An education in hunting
Years ago, uncles, cousins, and grandparents would have helped with the instruction. The clan would indoctrinate a culture upon the young hunter, with colorful stories applying to every situation and jokes that stuck in our minds, making us smile in the dark while we shivered in duck blinds waiting for the sun to rise. Our elders taught us first how to think and second how to act with a gun in our hands.
With no uncles or grandparents nearby, replicating this education in modern society offered a challenge. To first learn what to think, we turned to Hunter Education class.
Sitting there that first night in a sea of teenage boys, my daughter looked small, yet tenacious. No doubt, no retreat.
Our instructor, Charlie, stood in anticipation of his mission. He walked with a stride learned by crossing a lot of fields. Though his message was scripted, his tone was clear; he wanted to put safe, young hunters in the field. Boys or girls, Charlie wanted them both as allies in the sport. He’d have made a good uncle.
Respect and responsibility were in his message, for the game and the resource. The Princess soaked it up as we watched and listened.
Safety he preached and re-preached, tossing out rules like commandments.
“What are the three rules of firearm safety?” he’d ask.
By the last session, from all sides came back, “Always point the muzzle in a safe direction. Next, open the action and make sure the gun’s unloaded. Then, make sure the safety is on.”
He used fascination like bait to keep drawing them in: “Did you know turkeys will dust themselves in fire ant hills? It takes care of parasites.”
Late in the evening, when it was time to break, he’d even toss out a bone for them to gnaw on. We ended with a tape that night. A hunter had wounded a deer that afterwards crossed onto posted property. Moral law said the hunter should follow and retrieve the deer. State law forbid trespassing. We adjourned with the problem unresolved.

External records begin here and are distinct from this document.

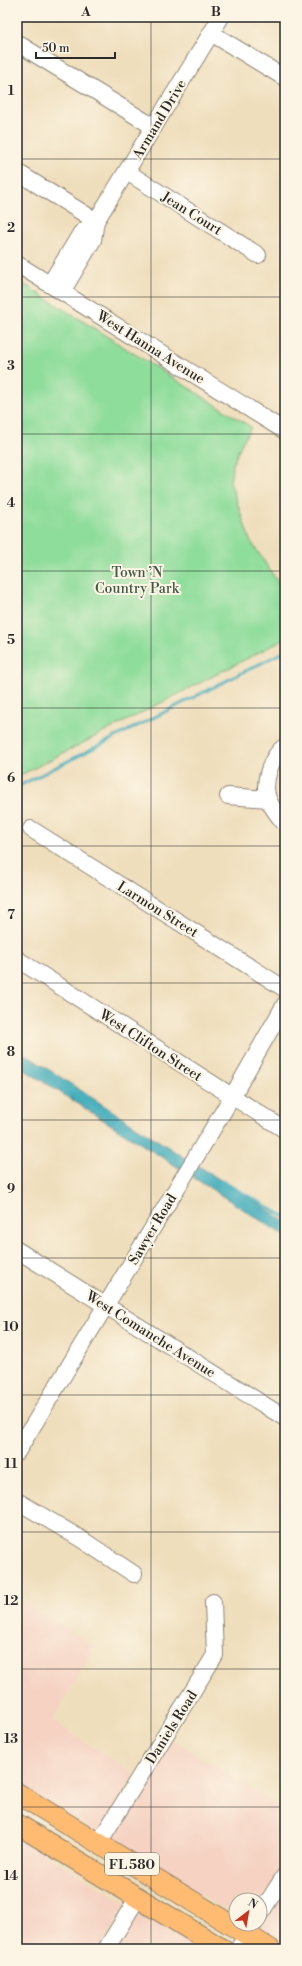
<svg xmlns="http://www.w3.org/2000/svg" width="302" height="1966" font-family="'Libre Bodoni',serif">
  <style>
    .built { fill: #f5d2c2 }
    .green { fill: #8fdd9b; stroke: #5d8463 }
    .water { fill: #3baaba; stroke: #336a72 }
    .lines { fill: none; stroke-linecap: round; stroke-linejoin: round }
    .stream { stroke: #3baaba; stroke-width: 3 }
    .minor-casing { stroke: #8d8474; stroke-width: 18 }
    .major-casing { stroke: #8d8474; stroke-width: 22 }
    .minor { stroke: #fff; stroke-width: 16 }
    .major { stroke: #febb71; stroke-width: 20 }
    .grid { fill: none; stroke: #2b2b2b; stroke-width: 1; stroke-opacity: 0.55 }
    .labels { text-anchor: middle; stroke-width: 4; stroke-linejoin: round; paint-order: stroke }
    .shield { fill: #fcf5e5; stroke: #6a6863; stroke-width: 1 }
    .shield-label { font-size: 13px; font-weight: bold; fill: #2b2b2b }
    .street-label { font-size: 14px; fill: #2b2b2b; stroke: #fcf5e5 }
    .park-label { font-size: 14px; fill: #445847; stroke: #fcf5e5 }
    .neatline { fill: none; stroke: #2b2b2b; stroke-width: 1.5 }
    .grid-label { font-size: 13px; text-anchor: middle; font-weight: bold; fill: #2b2b2b }
  </style>
  <rect width="100%" height="100%" fill="#fcf5e5"/>
  <filter id="ink" filterUnits="userSpaceOnUse"><feTurbulence type="fractalNoise" baseFrequency=".025" numOctaves="2"/><feDisplacementMap in="SourceGraphic" scale="8" xChannelSelector="R" yChannelSelector="G"/><feConvolveMatrix kernelMatrix="1 2 1 2 8 2 1 2 1" color-interpolation-filters="sRGB"/></filter>
  <filter id="wash" filterUnits="userSpaceOnUse"><feTurbulence type="fractalNoise" baseFrequency=".012" numOctaves="4" result="noise"/><feDisplacementMap in="SourceGraphic" scale="16" xChannelSelector="R" yChannelSelector="G"/><feGaussianBlur stdDeviation="0.9" result="paint"/><feColorMatrix in="noise" values="0 0 0 0 0 0 0 0 0 0 0 0 0 0 0 0 0 1.4 0 .05"/><feComposite in="paint" operator="in"/></filter>
  <g filter="url(#wash)">
    <rect width="100%" height="100%" fill="#efdebc"/>
    <g class="built">
      <polygon points="17,1598 95,1647 52,1721 135,1774 99,1833 17,1783"/>
      <polygon points="170,1738 285,1810 285,1865 260,1904 260,1900 236,1900 236,1916 108,1838"/>
      <polygon points="17,1837 127,1904 100,1949 17,1949"/>
      <polygon points="285,1885 285,1946 257,1929"/>
      <polygon points="137,1910 201,1949 163,1949 150,1945 141,1945 136,1949 112,1949"/>
    </g>
    <polygon class="green" points="17,280 251,427 241,445 233,464 230,482 250,540 285,593 285,639 17,777"/>
    <g class="water">
      <polygon points="17,1049 188,1160 182,1170 17,1065"/>
      <polygon points="197,1165 285,1221 285,1236 191,1176"/>
    </g>
    <g class="lines">
      <g class="stream">
        <polyline points="17,787 285,651"/>
        <polyline points="222,1181 285,1217"/>
      </g>
    </g>
  </g>
  <g filter="url(#ink)">
    <g class="lines">
      <defs>
        <g id="minor">
          <polyline points="211,33 285,78"/>
          <polyline points="17,43 154,127"/>
          <polyline points="17,172 96,221"/>
          <polyline points="127,172 258,255"/>
          <polyline points="17,264 285,431"/>
          <polyline points="50,284 81,233 96,221"/>
          <polyline points="62,292 93,240 96,221 221,17"/>
          <path d="M285,746C271,756 261,784 269,801C273,809 279,817 285,824"/>
          <polyline points="228,796 268,799"/>
          <polyline points="31,829 285,989"/>
          <polyline points="17,959 285,1130"/>
          <polyline points="17,1250 285,1418"/>
          <polyline points="17,1452 232,1097 285,1004"/>
          <polyline points="17,1501 81,1539 134,1574"/>
          <polyline points="98,1844 215,1655 213,1602"/>
          <polyline points="260,1914 285,1875"/>
          <polyline points="106,1949 138,1897"/>
          <polyline points="238,1949 254,1924"/>
        </g>
        <g id="major">
          <polyline points="17,1793 270,1949"/>
          <polyline points="17,1824 222,1949"/>
        </g>
      </defs>
      <use href="#minor" class="minor-casing"/>
      <use href="#major" class="major-casing"/>
      <use href="#minor" class="minor"/>
      <use href="#major" class="major"/>
    </g>
  </g>
  <path class="grid" d="M151,17V1949M17,159H285M17,297H285M17,434H285M17,571H285M17,708H285M17,846H285M17,983H285M17,1120H285M17,1258H285M17,1395H285M17,1532H285M17,1669H285M17,1807H285"/>
  <g class="labels">
    <rect class="shield" x="105" y="1853" width="54" height="22" rx="3"/>
    <g class="shield-label">
      <text x="132" y="1869">FL 580</text>
    </g>
    <g class="street-label">
      <text transform="translate(159 119) rotate(-59)" y="5">Armand Drive</text>
      <text transform="translate(192 213) rotate(32)" y="5">Jean Court</text>
      <text transform="translate(151 347) rotate(32)" y="5">West Hanna Avenue</text>
      <text transform="translate(158 909) rotate(32)" y="5">Larmon Street</text>
      <text transform="translate(151 1045) rotate(33)" y="5">West Clifton Street</text>
      <text transform="translate(152 1229) rotate(-59)" y="5">Sawyer Road</text>
      <text transform="translate(151 1334) rotate(32)" y="5">West Comanche Avenue</text>
      <text transform="translate(171 1727) rotate(-58)" y="5">Daniels Road</text>
    </g>
    <g class="park-label">
      <text x="137" y="577">Town ’N<tspan x="137" dy="16">Country Park</tspan></text>
    </g>
  </g>
  <rect width="302" height="1966" fill="none" stroke="#fcf5e5" stroke-width="44"/>
  <g transform="translate(248 1912) rotate(31)"><circle r="19" fill="#fcf5e5" stroke="#a8a49b"/>
  <path d="M0-3L7 15L0 10L-7 15Z" fill="#c8321e"/>
  <text y="-6" font-size="11" font-weight="bold" text-anchor="middle" fill="#2b2b2b">N</text>
  </g>
  <path d="M36 52v6h79v-6" fill="none" stroke="#2b2b2b" stroke-width="2"/>
  <text x="42" y="52" font-size="12" fill="#2b2b2b" stroke="#fcf5e5" stroke-width="3" paint-order="stroke">50 m</text>
  <rect x="22" y="22" width="258" height="1922" class="neatline"/>
  <g class="grid-label">
    <text x="86" y="16">A</text>
    <text x="216" y="16">B</text>
    <text x="11" y="95">1</text>
    <text x="11" y="232">2</text>
    <text x="11" y="370">3</text>
    <text x="11" y="507">4</text>
    <text x="11" y="644">5</text>
    <text x="11" y="782">6</text>
    <text x="11" y="919">7</text>
    <text x="11" y="1056">8</text>
    <text x="11" y="1193">9</text>
    <text x="11" y="1331">10</text>
    <text x="11" y="1468">11</text>
    <text x="11" y="1605">12</text>
    <text x="11" y="1743">13</text>
    <text x="11" y="1880">14</text>
  </g>
</svg>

On the ride home, after I’d forgotten the dilemma, the question came softly in the dark truck, “Which do you do? Follow the deer or obey the sign?”
“Try to do both,” I said. And I told an old story that I knew she’d remember with a smile on some dark morning while shivering in a duck blind waiting for the sun to come up.
In one session, he asked questions about mammals, his eyes gleaming, indulging the students with occasional stories.
“Talking about possums, that reminds me of a story. Have I told you guys about the time when I was a kid and got invited to a possum dinner? They brought the whole possum out on a tray, surrounded by potatoes, tail curled up and teeth grinnin’. I jumped up and said, ‘I think I heard my grandpa whistle for me’ and I took off.”
The time for testing came and as she stood in line waiting for her score, Charlie gave her that serious look and said, “Are you sure you filled this out right?” Her nerves and mine quivered in concert. Then he grinned and added, “ Oh, my fault, I was looking at it wrong. You got a 96.”
As a graduation celebration, we stopped for a Coke to wash down the shooter’s dust. I had no illusions that the education was over, but felt certain the process had begun. Along the way, we’d adopted uncles and cousins who would help.
I also knew there would be more waves coming and some would be rogues. But from all I’d seen, I was betting the Princess would sputter and come up swimming.